Targeting the camera or other payload is just as simple. Simply touch the map to point the camera and the UAV ensures the camera orientation has the best possible view of the target. Once a target is acquired, without any user intervention, the UAV can keep the camera pointed at those coordinates regardless of the movement of the UAV.
The map-based positioning and camera pointing relieves the operator of all real-time control duties, allowing them to stay aware of their surroundings and the situation, focus on the imagery, and complete the task at hand.
New User Training
This style of control has numerous advantages over traditional R/C techniques and has a substantially shorter training time, resulting from the significantly lower operator skill level required. In new-user trials, operators with no previous R/C or UAV experience were able to pilot the Aeryon Scout UAV with mere minutes of training. Since the vehicle itself does the control, a new user can fly in the very same weather conditions as an experienced pilot, with no need to learn to compensate for wind or other conditions. This allows the user to focus on the operation, not flying the vehicle.
Since the user is controlling the position of the vehicle with a map, and not its orientation, there is no need to see the vehicle. This means the vehicle can easily be flown beyond line-of-sight, at high altitudes or at night. The problems of depth perception and perspective are eliminated since the user can see the location of the vehicle on the map at all times. In the above example, in order position the UAV above the tree, the user would simply click above the tree in the map.
While a map-based interface provides solutions to the shortcomings of a joystick system, it also yields some additional benefits. Because of the additional on-board intelligence required on-board a map-based UAV, it’s able to respond intelligently to high winds, low battery and loss of communications situations. With a joystick-driven craft, the pilot must try to estimate wind speeds from the ground, making it difficult to know when it’s too windy at altitude. With no telemetry data from a standard R/C system, there is no way of knowing how much battery or fuel is left on the UAV, creating a dangerous situation. In a loss of communication situation, a standard R/C system will often fall from the sky, or simply fly away, while a map-based system can fly home and land automatically.
A very significant benefit to a map-based control architecture is the ability of a single pilot to control multiple vehicles from a single controller. With an R/C system, that is simply impossible. The use of multiple vehicles by a single pilot affords advantages to the operation such as reducing man-power requirements, permitting constant surveillance and covering a large search area quickly.

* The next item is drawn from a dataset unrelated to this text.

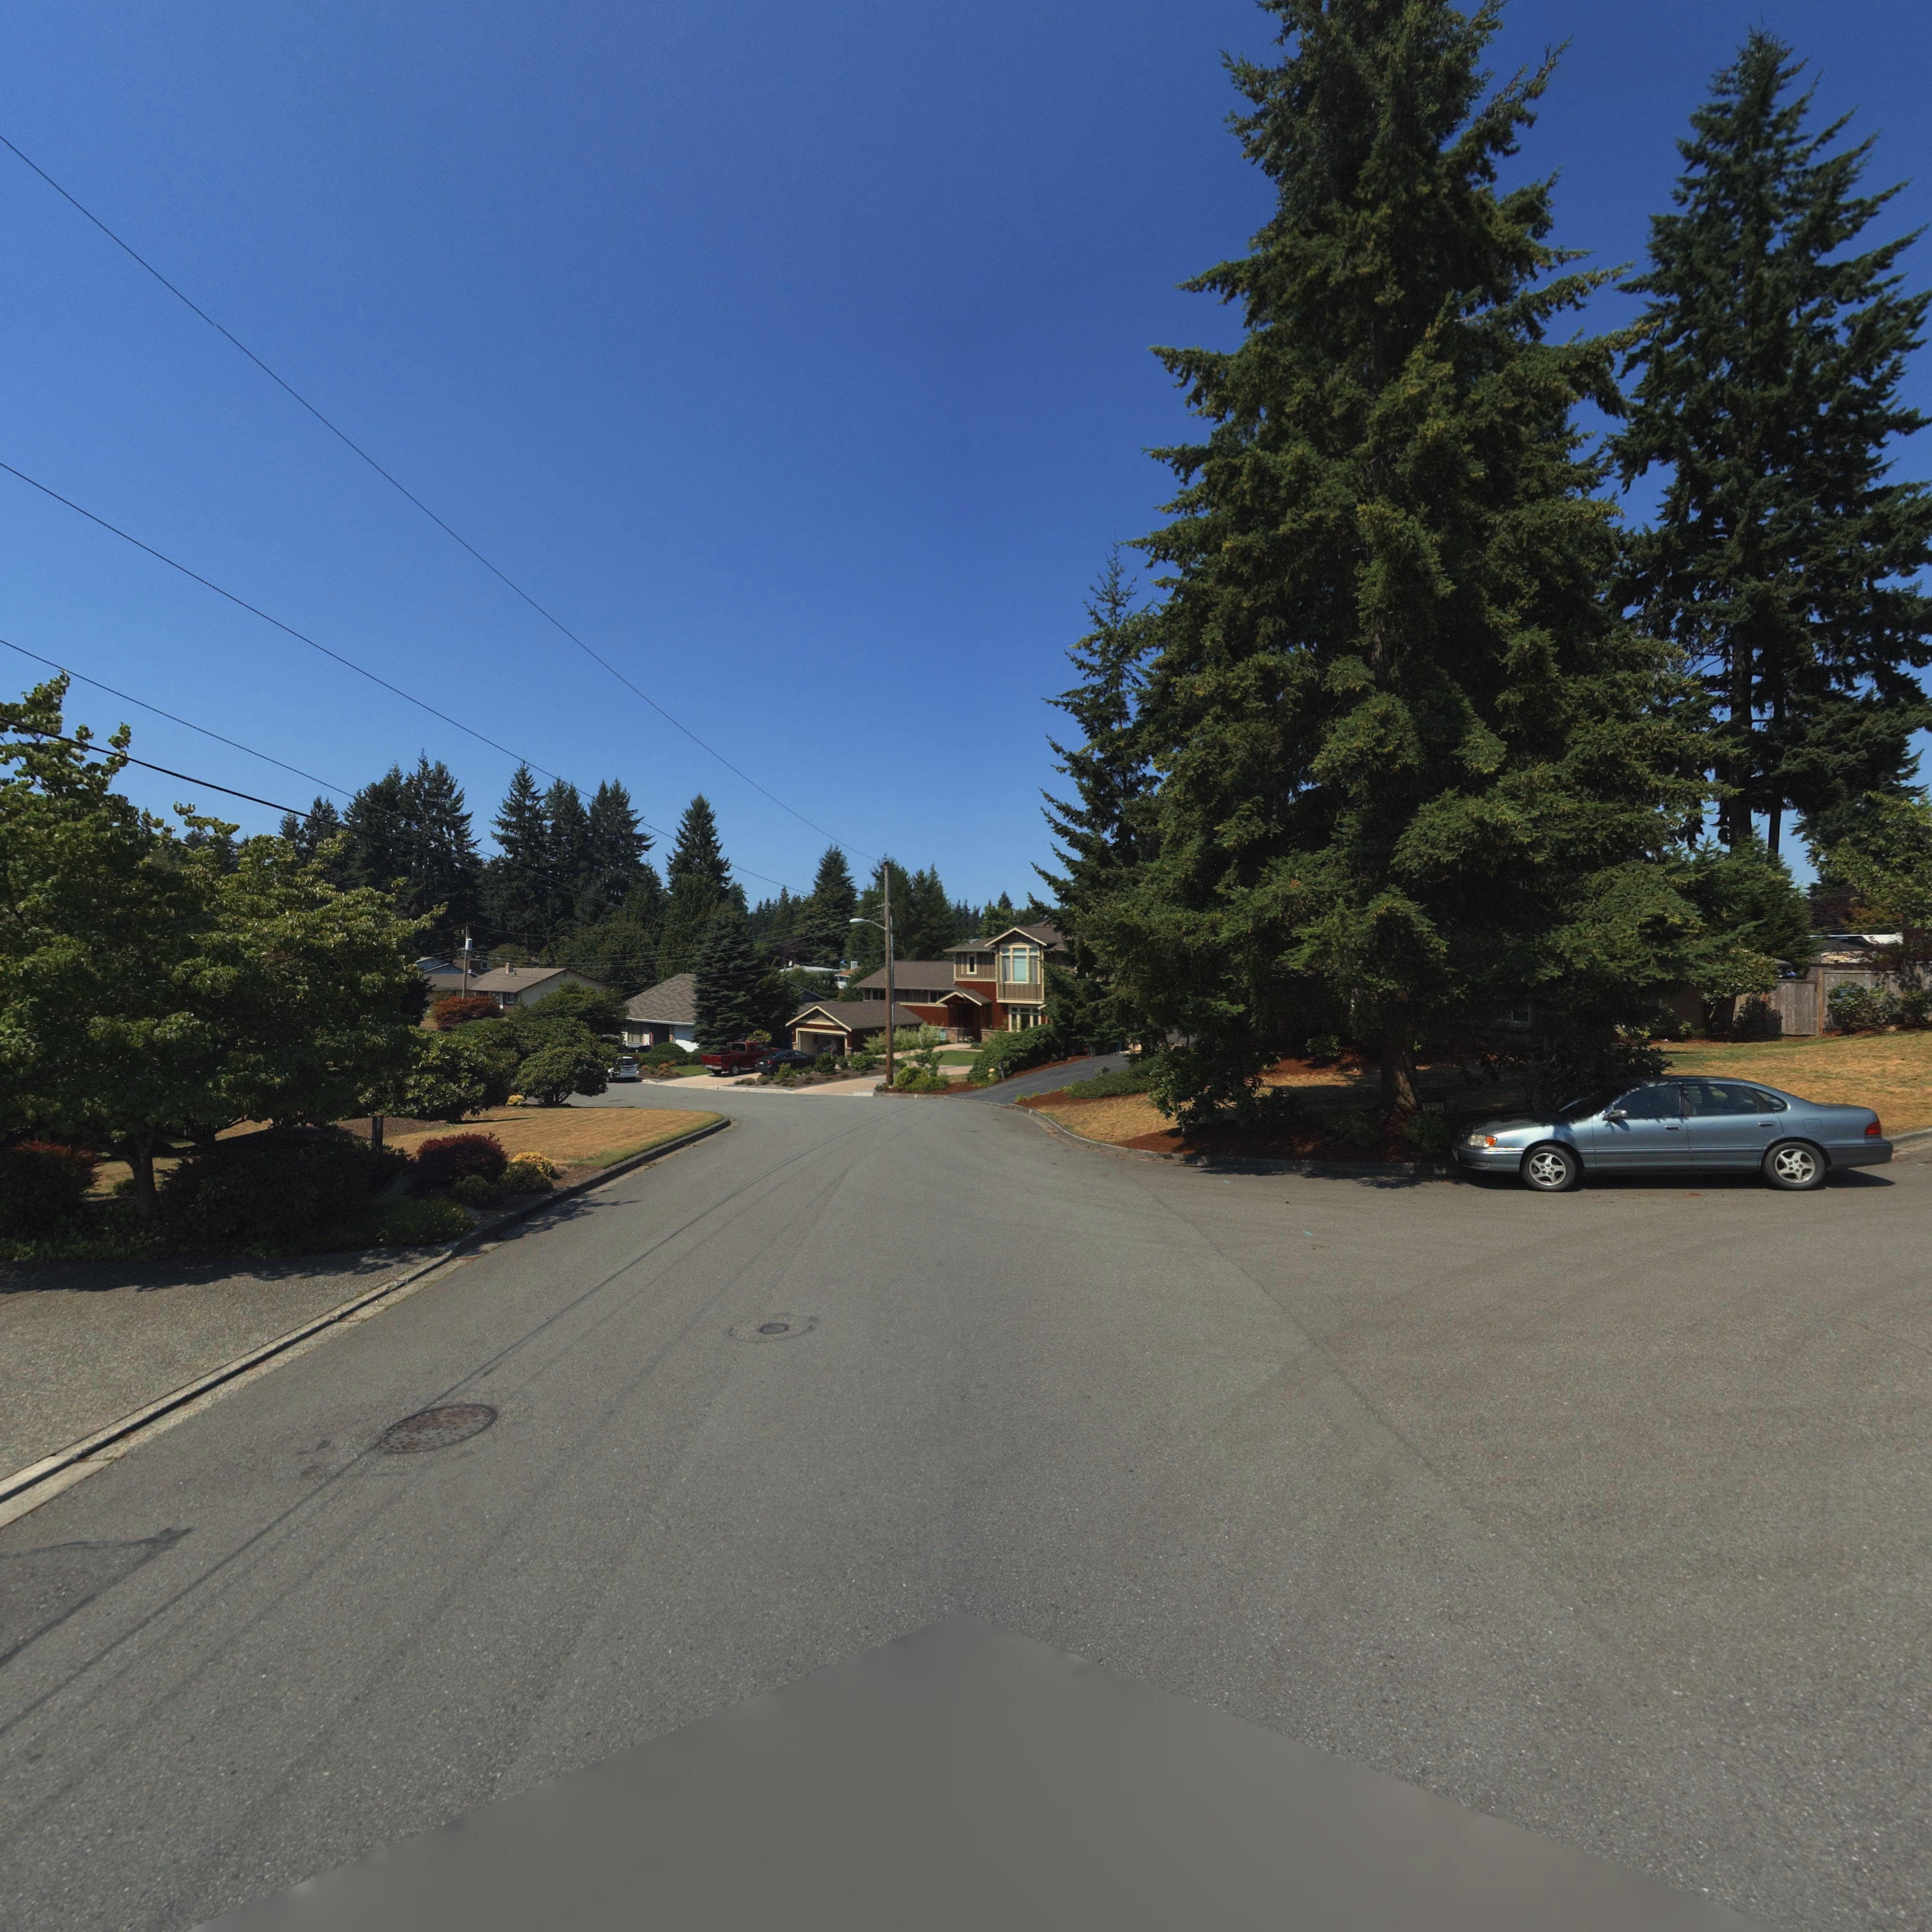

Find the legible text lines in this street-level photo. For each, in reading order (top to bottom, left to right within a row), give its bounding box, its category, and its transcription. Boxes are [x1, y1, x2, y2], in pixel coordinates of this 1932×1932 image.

[1421, 1101, 1444, 1112] StreetNumber: 1913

For example, in the scenario shown below, a single operator can send the blue UAV in to replace the red UAV once its battery is low and recall the red UAV. Each UAV manages its own safety and handles weather conditions independently and simultaneously.
While power sources are continuously improving, every micro UAV has a usable life span which may require it to return home before a surveillance is complete. This ability to dynamically replace UAVs in flight, allows the operator to keep one UAV on target at all times, providing persistent surveillance. All of this, with only one operator, and a very light training load.
If the goal of operating a UAV is mission-focused, such as survey, police work or military reconnaissance, a map-based system provides the functionality required to quickly train operators, deploy and deliver results. Joystick-driven systems have high training overhead and have significant operating challenges including multiple operator requirements, user dexterity, and line-of-sight limitations. A map-driven system is much more intuitive to the user, quickly learned and is a key to the success of a UAV program.